Un autre programme en direction des femmes et conduit avec le Secours populaire se déroule dans le sud du pays, près de la frontière kényane. En quoi consiste-t-il ?

Chez les populations Hamer, les filles n’ont pas la possibilité d’accéder à l’éducation car leurs familles ne veulent pas les inscrire à l’école. Dès qu’elles ont 5 ou 6 ans, elles sont promises à un futur mari en échange de richesses, notamment des animaux. Les envoyer à l’école serait ainsi une grosse perte d’argent. Nous essayons de donner aux familles une alternative en leur offrant des chèvres. Nous les remettons aux mères, et leur prodiguons aussi une formation en élevage. Nous remettons aux filles des vêtements et des chaussures, ainsi que des fournitures, pour qu’elles puissent étudier dans de bonnes conditions. A travers ce projet caprin, nous souhaitons changer les mentalités, parier sur le futur. En même temps, nous alertons sur les dégâts que cela cause aux familles de ne pas envoyer les enfants à l’école. Ceux-ci restent illettrés et pauvres. Des filles qui vont à l’école vont pouvoir trouver du travail, subvenir à leurs propres besoins mais aussi aider la famille entière.

Vous avez été vous-même à l’école. C’était donc une grande chance pour la petite fille que vous étiez ?

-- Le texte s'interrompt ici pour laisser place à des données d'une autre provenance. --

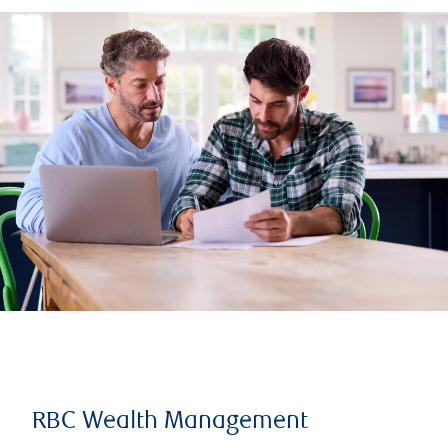
RBC Wealth Management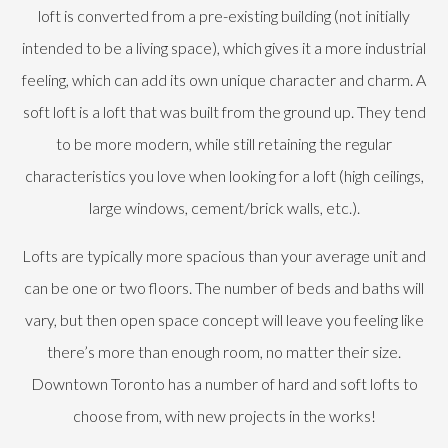
loft is converted from a pre-existing building (not initially
intended to be a living space), which gives it a more industrial
feeling, which can add its own unique character and charm. A
soft loft is a loft that was built from the ground up. They tend
to be more modern, while still retaining the regular
characteristics you love when looking for a loft (high ceilings,
large windows, cement/brick walls, etc.).
Lofts are typically more spacious than your average unit and
can be one or two floors. The number of beds and baths will
vary, but then open space concept will leave you feeling like
there’s more than enough room, no matter their size.
Downtown Toronto has a number of hard and soft lofts to
choose from, with new projects in the works!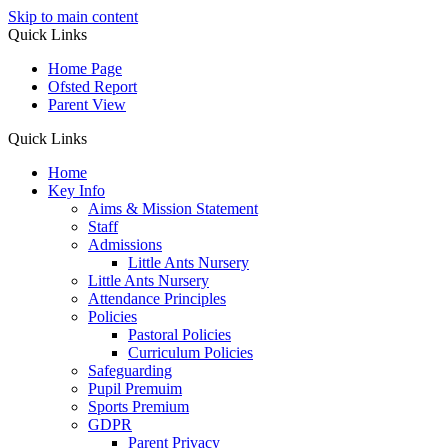
Skip to main content
Quick Links
Home Page
Ofsted Report
Parent View
Quick Links
Home
Key Info
Aims & Mission Statement
Staff
Admissions
Little Ants Nursery
Little Ants Nursery
Attendance Principles
Policies
Pastoral Policies
Curriculum Policies
Safeguarding
Pupil Premuim
Sports Premium
GDPR
Parent Privacy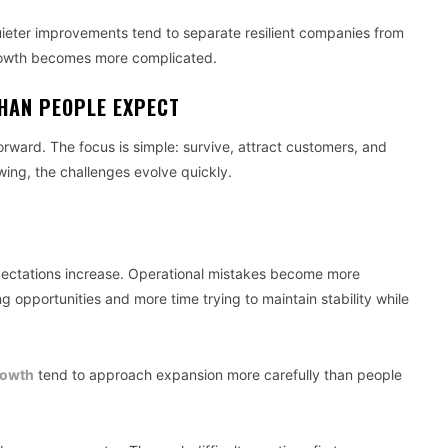
quieter improvements tend to separate resilient companies from
rowth becomes more complicated.
HAN PEOPLE EXPECT
forward. The focus is simple: survive, attract customers, and
ing, the challenges evolve quickly.
ectations increase. Operational mistakes become more
 opportunities and more time trying to maintain stability while
rowth
tend to approach expansion more carefully than people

Oui, et cela me permet aujourd’hui d’aider les miens. Ma famille avait, certes, un cheptel de vaches ainsi que des ruches. Mais quand la terre est devenue aride et que l’herbe a disparu, leurs animaux sont morts. Moi, j’ai survécu. J’ai pu financer les études de douze membres de ma famille qui ont appris à lire et à écrire. Je les ai convaincus de l’importance de l’éducation, ai payé leurs factures quand ils n’avaient pas d’argent pour continuer leurs études. Une est ingénieure, deux sont des infirmières… Parce que l’école m’a libérée, j’ai pu libérer d’autres femmes à mon tour. Ma mère a bien voulu que j’aille à l’école ; c’est mon frère aîné qui l’a convaincue. Mes deux sœurs aînées se sont mariées très jeunes, elles n’ont pas eu ma chance. Dans mon petit village Irob, j’ai été la première fille à aller à l’université !

Qu’y avez-vous étudié ?

Le travail social et le droit des femmes. Je suis allé à Mekele, puis à Addis-Abeba, puis ai eu la chance d’aller en Zambie et au Canada pour poursuivre mes études. Je sais que l’éducation est un combat qu’il faut continuer à mener, que rien n’est acquis. C’est aussi une responsabilité : je suis porteuse d’une flamme qu’il me faut transmettre à mon tour, afin d’éclairer le plus loin possible l’avenir des femmes.